Bahçeli, ABD başkalarının her yıl sözde soykırım tarihi olan 24 Nisan konuşmalarına da atıfta bulundu. Bahçeli, şunları kaydetti:
"Her yıl hükümet üzerinde bir tehdit olarak kullanılan ABD Başkanının 24 Nisan mesajı geçtiğimiz sene soykırım sözcüğünün İngilizcesi değil de Ermenicesi geçtiği için AKP kadrolarını çok sevindirmişti. Başbakan Erdoğan ve soykırım iddiacılarının gözleri ve kulakları yine Washington'a çevrilmiş, bütün dikkatleri verilecek mesaja yoğunlaşmıştır.
KABUL EDİLEMEZ
Her yıl 24 Nisan tarihi öncesi ABD başkanlarının ecdadımız hakkında verecekleri karar veya sarf edecekleri sözlerin bizim açımızdan bir anlamı yoktur. Ne söylenirse söylensin, ecdadımızın kalbimizdeki yerini ve gönlümüzdeki önemini asla değiştirmeyecektir. Daha bu ülkeler yeryüzünde bile yokken binlerce yıldır var olan Türk milletinin, ABD'nin baskı ve şantajları karşısında boyun eğerek milli çıkarları, onuru ve haysiyeti üzerinden bir bedel ödemesi ise hiçbir şart altında kabul edilemeyecektir.
PROTOKOL DERHAL GERİ ÇEKİLSİN
Hükümetin böylesi bir süreçte ısrar ederek içine düşeceği zillet, Türk tarihine ve büyük Türk milletine ihanetle eş anlamlı olacaktır.

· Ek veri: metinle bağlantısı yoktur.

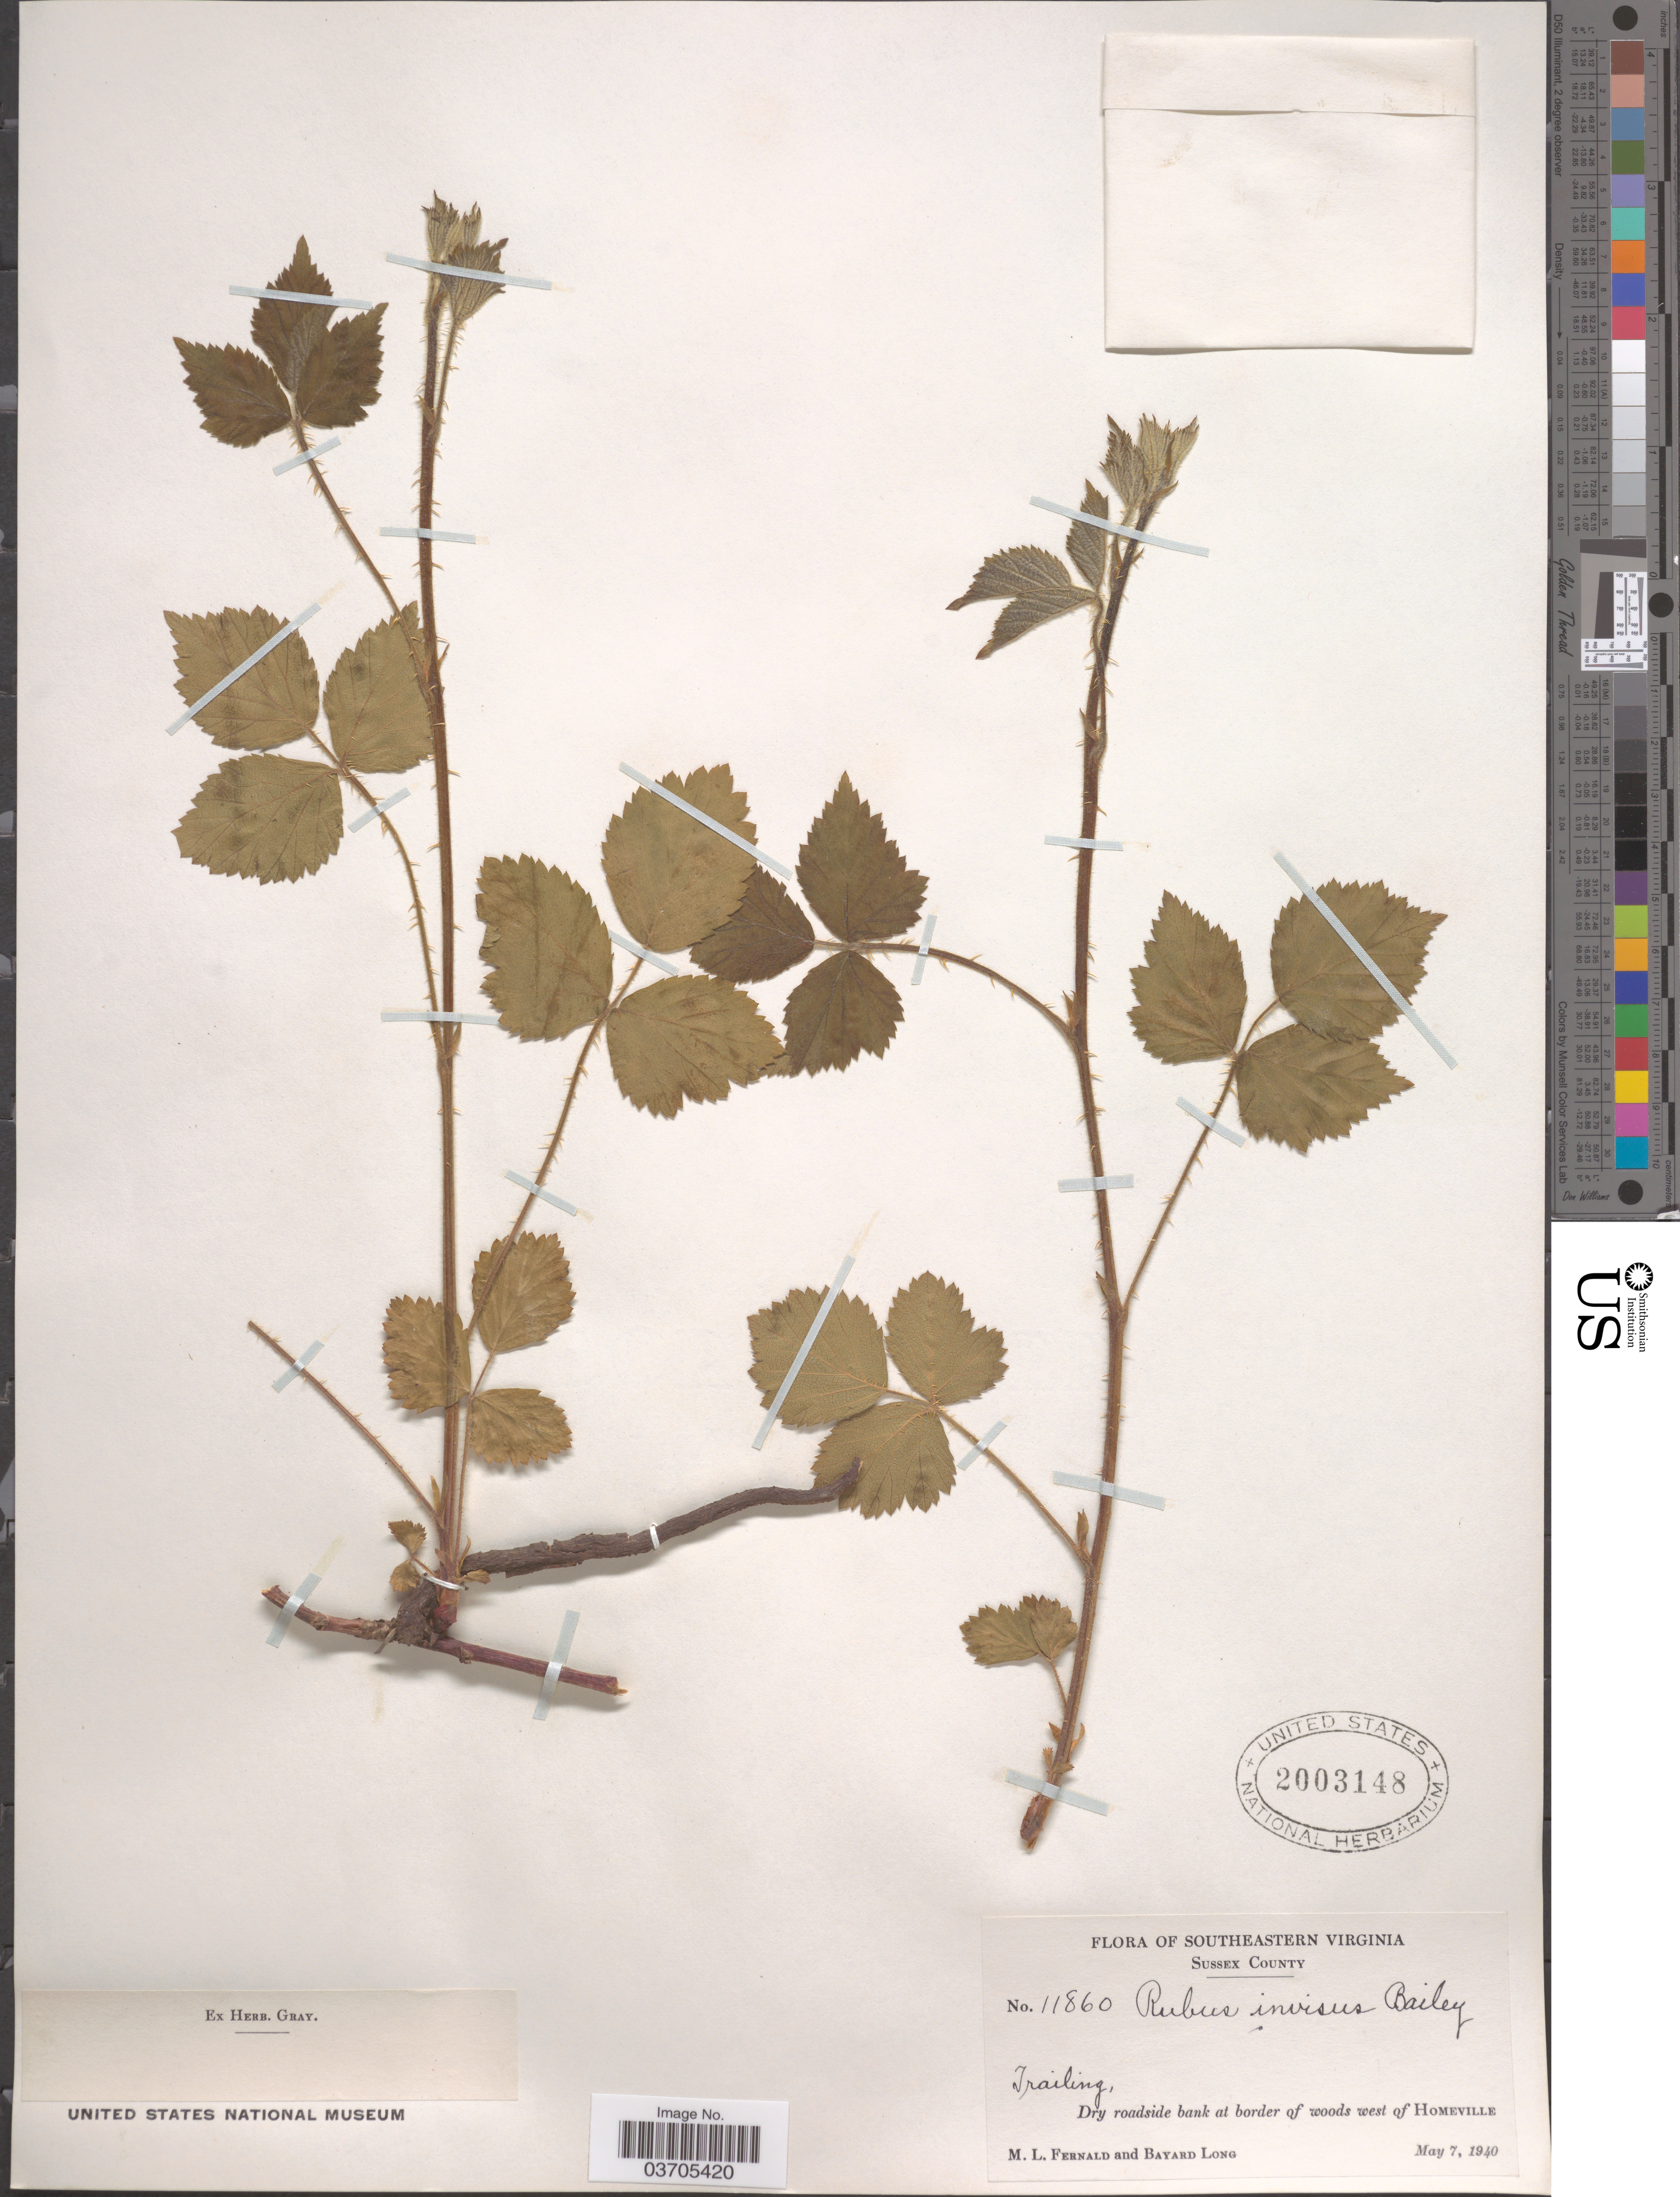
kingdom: Plantae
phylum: Tracheophyta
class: Magnoliopsida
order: Rosales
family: Rosaceae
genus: Rubus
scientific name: Rubus invisus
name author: (L.H. Bailey) Britton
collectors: M. L. Fernald & B. Long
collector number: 11860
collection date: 1940-05-07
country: United States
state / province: Virginia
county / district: Sussex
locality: Southeastern Virginia. Sussex County. Dry roadside bank at border of woods west of Homeville. Trailing.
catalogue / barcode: US 2003148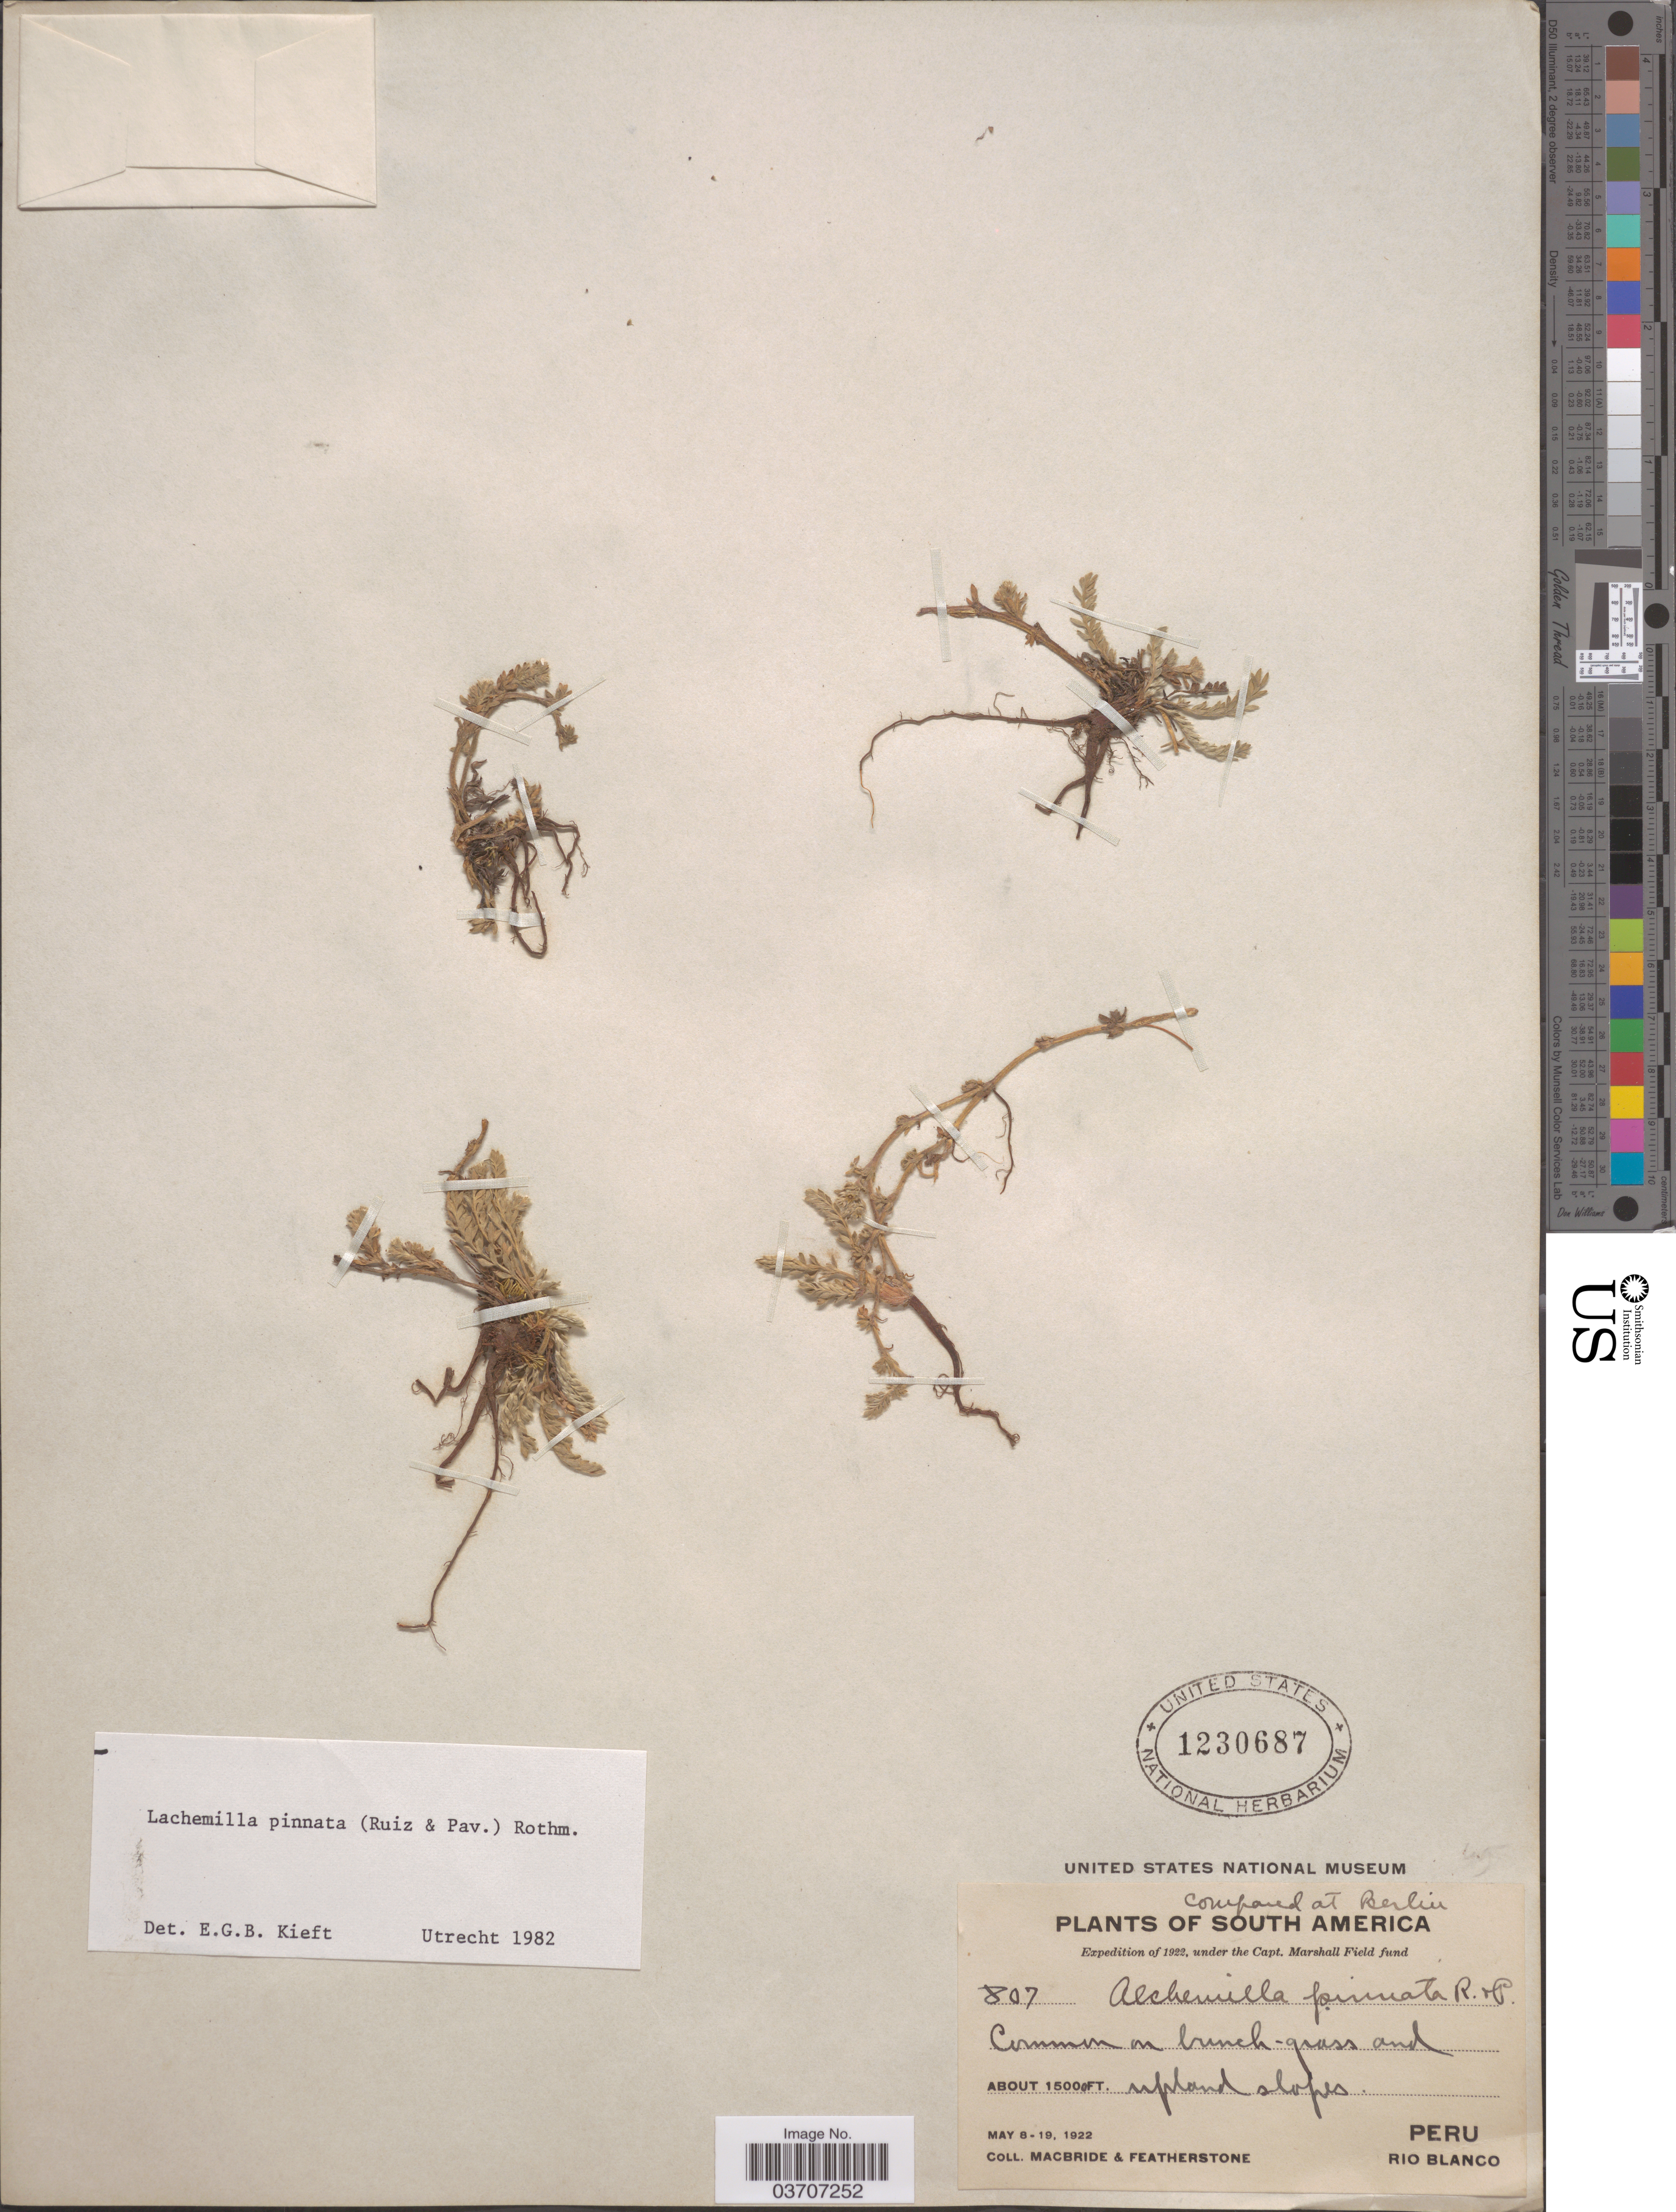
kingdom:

Bu durumda, Başbakan Erdoğan'a çağrımız, ABD'nin ağzına bakmaktan artık vazgeçmesi, Erivan'la başlattığı teslimiyet sürecinin iflas ettiğini görmesi ve protokollerin geçersiz ve hükümsüz hale geldiğini ilan ederek bunları TBMM'den derhal çekmesidir."